§ **Texte source**
CRITIQUE DE FILM – La saga John Wick, qui a révolutionné le film d’action moderne, change aujourd’hui de tempo sous l’impulsion d’Ana de Armas. Ballerina prouve que l’univers n’a pas besoin de Keanu Reeves pour exister, mais bien d’idées neuves, d’une esthétique foisonnante et de séquences d’action à couper le souffle. Ici, les flammes des lance-flammes et l’énergie brute d’une héroïne électrisent la danse macabre de la vengeance et de la chorégraphie.
Peu de sagas d’action imposent leurs règles dès les premières minutes et transforment un genre tout entier. C’est pourtant ce qu’a réussi John Wick dès 2014 : un univers visuel saisissant, des chorégraphies millimétrées, une narration atypique – en bref, une réécriture totale du cahier des charges de l’action. Du ballet des armes à feu aux dialogues minimalistes, de la brutalité élégante au héros solitaire, tout est devenu une véritable signature, souvent imitée, rarement égalée. Dix ans plus tard, Ballerina, premier spin-off officiel de la franchise, démontre qu’il n’y a nul besoin ni de clichés, ni de John Wick lui-même pour que cet univers prospère. Ici, ce sont le décor, la virtuosité des combats et la vitalité d’une nouvelle héroïne qui reprennent le flambeau. Keanu Reeves a beau être une icône, dans ce chapitre, il n’est plus qu’un argument marketing, bien loin d’être indispensable à la dramaturgie.

§ **Lignes de données**
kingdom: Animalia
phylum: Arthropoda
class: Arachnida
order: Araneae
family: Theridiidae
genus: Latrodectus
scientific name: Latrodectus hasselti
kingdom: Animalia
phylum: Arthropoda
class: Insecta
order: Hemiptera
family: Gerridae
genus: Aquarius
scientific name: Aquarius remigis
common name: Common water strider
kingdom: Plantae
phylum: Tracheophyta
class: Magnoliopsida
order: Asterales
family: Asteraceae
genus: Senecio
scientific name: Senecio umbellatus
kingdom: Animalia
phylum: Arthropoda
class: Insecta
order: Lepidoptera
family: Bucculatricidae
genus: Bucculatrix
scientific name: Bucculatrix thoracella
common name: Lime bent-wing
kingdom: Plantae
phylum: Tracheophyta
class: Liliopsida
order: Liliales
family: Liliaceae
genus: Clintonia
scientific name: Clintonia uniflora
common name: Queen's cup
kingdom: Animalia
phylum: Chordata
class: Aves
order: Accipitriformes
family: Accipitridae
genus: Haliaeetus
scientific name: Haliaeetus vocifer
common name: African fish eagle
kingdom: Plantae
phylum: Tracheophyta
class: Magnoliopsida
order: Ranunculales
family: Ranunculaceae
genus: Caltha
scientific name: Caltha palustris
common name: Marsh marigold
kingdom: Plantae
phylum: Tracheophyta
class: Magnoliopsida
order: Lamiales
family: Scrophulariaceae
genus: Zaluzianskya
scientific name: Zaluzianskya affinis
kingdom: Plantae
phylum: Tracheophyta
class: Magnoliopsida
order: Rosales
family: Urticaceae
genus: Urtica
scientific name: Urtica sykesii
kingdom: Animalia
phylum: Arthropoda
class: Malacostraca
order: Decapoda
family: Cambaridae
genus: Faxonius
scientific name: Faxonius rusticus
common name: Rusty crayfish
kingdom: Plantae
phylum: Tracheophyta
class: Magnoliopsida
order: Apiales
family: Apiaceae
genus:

§ **Petite tâche**
Recopiez à l'identique toute la critique de Ballerina. Servez-vous seulement de la critique de Ballerina, sans tenir compte des données.

§ **Solution du problème**
CRITIQUE DE FILM – La saga John Wick, qui a révolutionné le film d’action moderne, change aujourd’hui de tempo sous l’impulsion d’Ana de Armas. Ballerina prouve que l’univers n’a pas besoin de Keanu Reeves pour exister, mais bien d’idées neuves, d’une esthétique foisonnante et de séquences d’action à couper le souffle. Ici, les flammes des lance-flammes et l’énergie brute d’une héroïne électrisent la danse macabre de la vengeance et de la chorégraphie.
Peu de sagas d’action imposent leurs règles dès les premières minutes et transforment un genre tout entier. C’est pourtant ce qu’a réussi John Wick dès 2014 : un univers visuel saisissant, des chorégraphies millimétrées, une narration atypique – en bref, une réécriture totale du cahier des charges de l’action. Du ballet des armes à feu aux dialogues minimalistes, de la brutalité élégante au héros solitaire, tout est devenu une véritable signature, souvent imitée, rarement égalée. Dix ans plus tard, Ballerina, premier spin-off officiel de la franchise, démontre qu’il n’y a nul besoin ni de clichés, ni de John Wick lui-même pour que cet univers prospère. Ici, ce sont le décor, la virtuosité des combats et la vitalité d’une nouvelle héroïne qui reprennent le flambeau. Keanu Reeves a beau être une icône, dans ce chapitre, il n’est plus qu’un argument marketing, bien loin d’être indispensable à la dramaturgie.